De mi columna Coordenadas Móviles en Razón y Palabra.
Mirar hacia atrás suele hacer que algunas cosas cobren sentido. Hoy, cuando el caso de Edward Snowden se ha colocado en el centro de una telaraña diplomática entre varios países, no puedo evitar pensar en 2010. En ese año, la revista estadounidense Time nombró “persona del año” a Mark Zuckerberg, el periódico francés Le Monde hizo lo propio con Julian Assange y el periódico británico Financial Times con Steve Jobs. Las diferencias eran notables, tanto entre las tres personalidades como en los argumentos para otorgarles esas distinciones, pero el elemento clave era la evidencia de un desplazamiento de la visibilidad, en tanto figuras de poder, de la política formal hacia las élites tecnológicas. Los años han pasado y ahora el centro de atención política y mediática es la “presencia ausente” de Edward Snowden.
“No quiero vivir en un mundo en el que no hay privacidad y, por lo tanto, no hay espacio para la exploración intelectual y la creatividad”, declaró Snowden desde Hong Kong, en entrevista para The Guardian. En ese diálogo anunció también que no mantendría el anonimato. Días antes, había filtrado información sobre Prism, un programa de espionaje electrónico operado en Estados Unidos. El joven tuvo acceso a esa información como empleado primero de la CIA y después, de manera indirecta, de la NSA. Tales acciones derivaron en una reacción de Estados Unidos: una demanda penal, la revocación del pasaporte de Snowden, así como la presión hacia otros países para que le nieguen el asilo. Para el gobierno de Estados Unidos, se trata de un traidor, aunque otros han cuestionado la idea de traición. ¿Traición a quién? ¿A un régimen que espía? Hay incluso quienes sitúan el caso, como parte de la tradición norteamericana de denuncia cívica.

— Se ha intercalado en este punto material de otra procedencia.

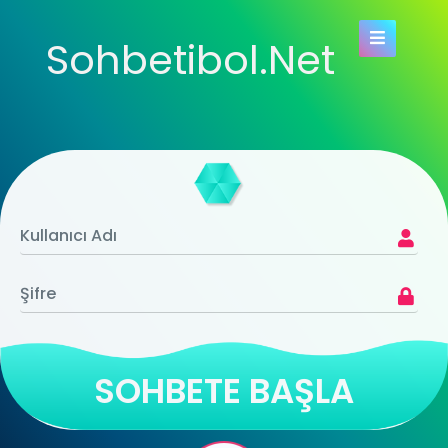
Sohbetibol.Net
SOHBETE BAŞLA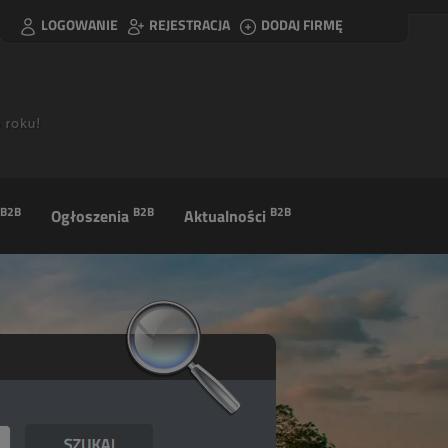
LOGOWANIE
REJESTRACJA
DODAJ FIRMĘ
B2B
B2B
B2B
Ogłoszenia
Aktualności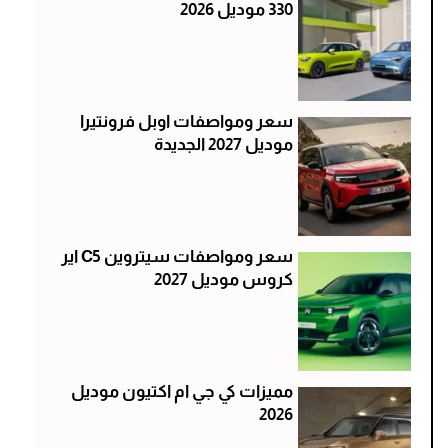
330 موديل 2026
سعر ومواصفات اوبل فرونتيرا
موديل 2027 الجديدة
سعر ومواصفات سيتروين C5 اير
كروس موديل 2027
مميزات كي جي ام اكتيون موديل
2026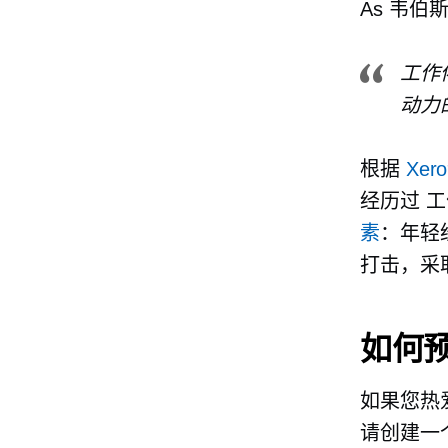
As
韦伯
工作
动力
根据
Xer
经历过
工
素
：年轻
打击，采
如何
如果您热
请创建一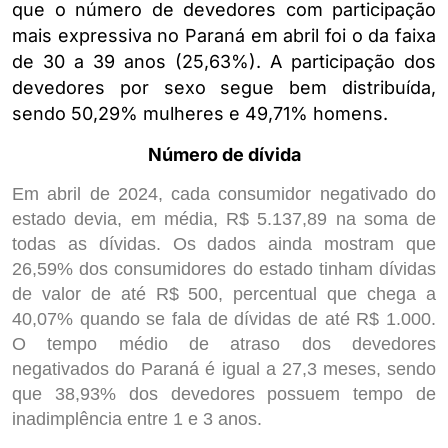
que o número de devedores com participação
mais expressiva no Paraná em abril foi o da faixa
de 30 a 39 anos (25,63%). A participação dos
devedores por sexo segue bem distribuída,
sendo 50,29% mulheres e 49,71% homens.
Número de dívida
Em abril de 2024, cada consumidor negativado do
estado devia, em média, R$ 5.137,89 na soma de
todas as dívidas. Os dados ainda mostram que
26,59% dos consumidores do estado tinham dívidas
de valor de até R$ 500, percentual que chega a
40,07% quando se fala de dívidas de até R$ 1.000.
O tempo médio de atraso dos devedores
negativados do Paraná é igual a 27,3 meses, sendo
que 38,93% dos devedores possuem tempo de
inadimplência entre 1 e 3 anos.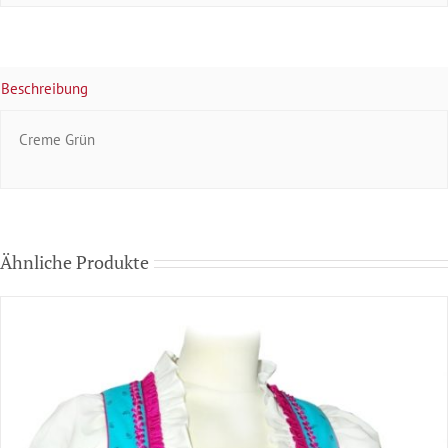
Beschreibung
Creme Grün
Ähnliche Produkte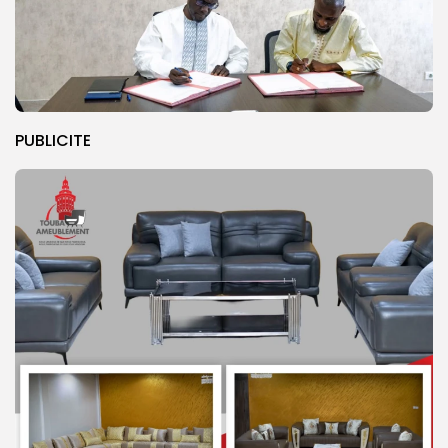
PUBLICITE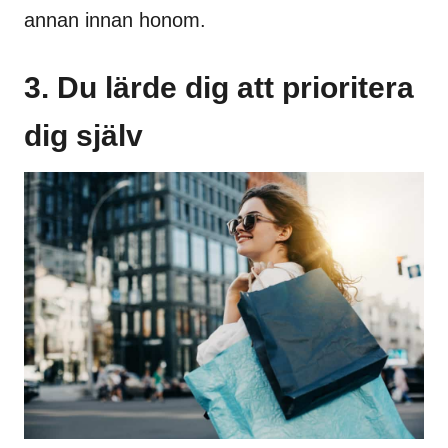
annan innan honom.
3. Du lärde dig att prioritera
dig själv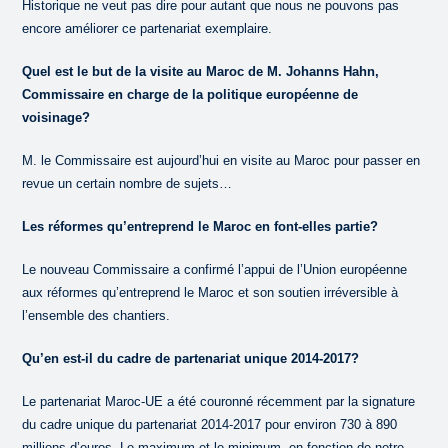
Historique ne veut pas dire pour autant que nous ne pouvons pas
encore améliorer ce partenariat exemplaire.
Quel est le but de la visite au Maroc de M. Johanns Hahn,
Commissaire en charge de la politique européenne de
voisinage?
M. le Commissaire est aujourd’hui en visite au Maroc pour passer en
revue un certain nombre de sujets…
Les réformes qu’entreprend le Maroc en font-elles partie?
Le nouveau Commissaire a confirmé l’appui de l’Union européenne
aux réformes qu’entreprend le Maroc et son soutien irréversible à
l’ensemble des chantiers.
Qu’en est-il du cadre de partenariat unique 2014-2017?
Le partenariat Maroc-UE a été couronné récemment par la signature
du cadre unique du partenariat 2014-2017 pour environ 730 à 890
millions d’euros. Le maximum et le minimum, en fonction de notre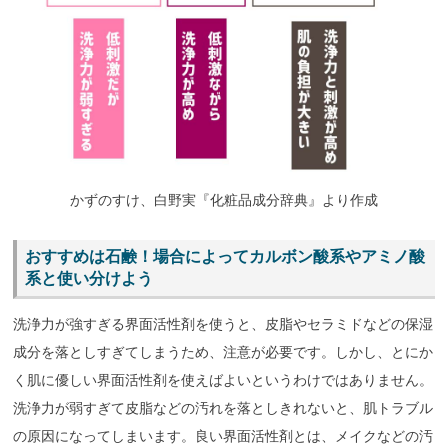
かずのすけ、白野実『化粧品成分辞典』より作成
おすすめは石鹸！場合によってカルボン酸系やアミノ酸
系と使い分けよう
洗浄力が強すぎる界面活性剤を使うと、皮脂やセラミドなどの保湿
成分を落としすぎてしまうため、注意が必要です。しかし、とにか
く肌に優しい界面活性剤を使えばよいというわけではありません。
洗浄力が弱すぎて皮脂などの汚れを落としきれないと、肌トラブル
の原因になってしまいます。良い界面活性剤とは、メイクなどの汚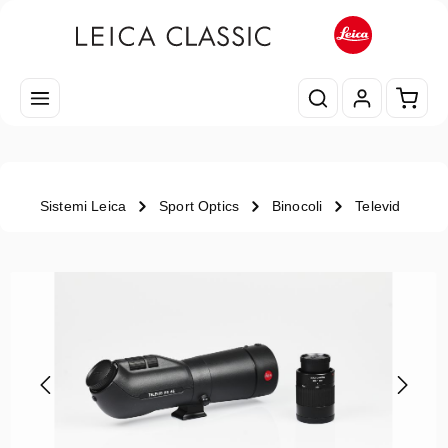
Passa al contenuto principale
Il car
Sistemi Leica
Sport Optics
Binocoli
Televid
Salta la galleria di immagini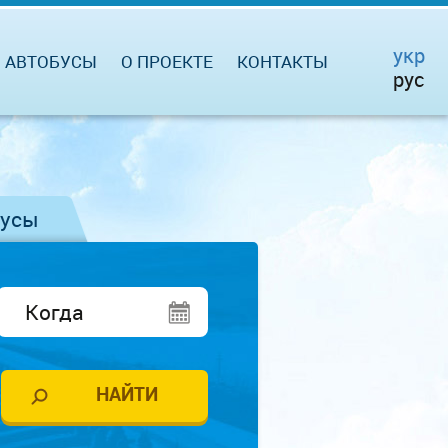
укр
АВТОБУСЫ
О ПРОЕКТЕ
КОНТАКТЫ
рус
бусы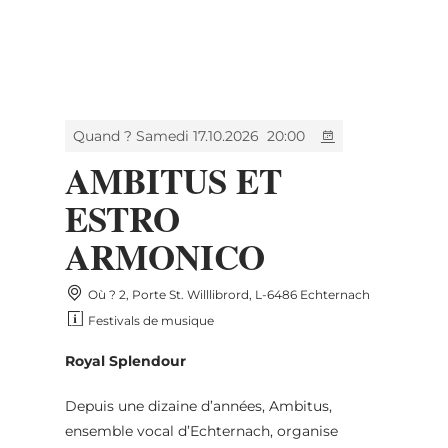
MENU
Go
Go
Go
Go
to
to
to
to
content
search
navi
footer
Quand ? Samedi 17.10.2026
20:00
AMBITUS ET
ESTRO
ARMONICO
Où ? 2, Porte St. Willlibrord, L-6486 Echternach
Festivals de musique
Royal Splendour
Depuis une dizaine d’années, Ambitus,
ensemble vocal d’Echternach, organise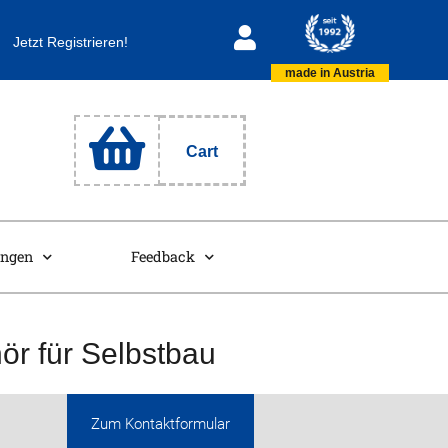
Jetzt Registrieren!
made in Austria
Cart
ungen
Feedback
ör für Selbstbau
Zum Kontaktformular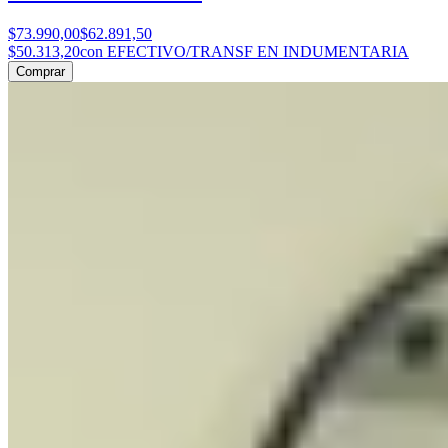
$73.990,00
$62.891,50
$50.313,20
con EFECTIVO/TRANSF EN INDUMENTARIA
Comprar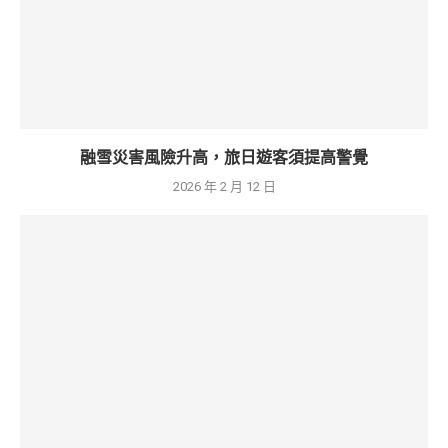
融雪災害風險升高，旅日遊客須提高警覺
2026 年 2 月 12 日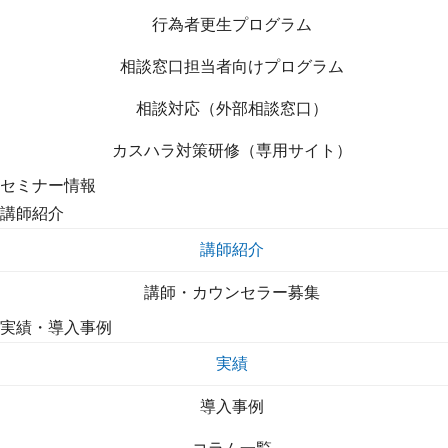
行為者更生プログラム
相談窓口担当者向けプログラム
相談対応（外部相談窓口）
カスハラ対策研修（専用サイト）
セミナー情報
講師紹介
講師紹介
講師・カウンセラー募集
実績・導入事例
実績
導入事例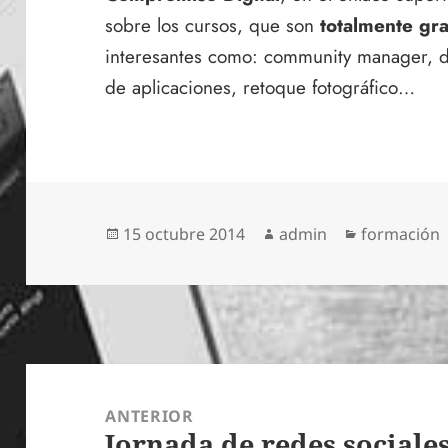
sobre los cursos, que son
totalmente gra
interesantes como: community manager, di
de aplicaciones, retoque fotográfico…
Publicado
Autor
Categorías
15 octubre 2014
admin
formación
el
Navegación
de
ANTERIOR
Jornada de redes sociale
entradas
Entrada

La incertidumbre se hace mayor al considerar el papel de los otros países en esto. De entrada, está la indignación de los países espiados por Estados Unidos. Cobra relevancia también la red de relaciones diplomáticas de Estados Unidos con los países por los que ha pasado ya Snowden —China y Rusia— y aquellos a donde podría ir, luego de solicitar asilo. Al cierre de esta columna, el caos había alcanzado al presidente de Bolivia, Evo Morales, cuyo vuelo de Rusia a Ecuador tuvo que ser alterado, luego de que Francia y Portugal le negaran el uso del espacio aéreo por temor a que el avión boliviano llevara escondido a Snowden. Aunque el avión de Morales pudo aterrizar en Austria y, horas después, pudo continuar el viaje a Bolivia, hubo gran indignación entre algunos presidentes sudamericanos. Esto se traduce, para los demás países, en una suerte de obligación de tomar partido: ¿con quiénes está la solidaridad?, ¿a quiénes se les envía una nota diplomática que exprese acuerdos o desacuerdos?
Los analistas de política internacional tendrán mucho que decir al respecto, ya que estos casos de filtración de información —como el que ya habíamos conocido con Julian Assange y WikiLeaks y ahora con el caso de Snowden— derivan en un reacomodo de fuerzas políticas en el mundo. Sin embargo, como he señalado líneas arriba, el hecho de que el tránsito y la solicitud de asilo se hayan convertido en grandes problemas en el terreno diplomático, hace que se pierdan de vista otros asuntos centrales: el espionaje, la libertad de expresión, la libertad en internet y la transparencia. Sospecho que nunca conoceremos los alcances de unos programas de “vigilancia” de tal precisión.
Si el poder está vinculado a la información, ¿quién define la diferencia entre Obama y los otros, como Snowden, Manning y Assange? ¿Quién decide el destino de nuestros datos? Como decía el conocido cómic:“¿quién vigila a los vigilantes?”. O tal vez deberíamos preguntarnos: ¿quién espía a los espías? A propósito, los términos son importantes: mientras algunas notas periodísticas hacen referencia a programas de “vigilancia”, otras emplean el término “espionaje”. No es un dato menor.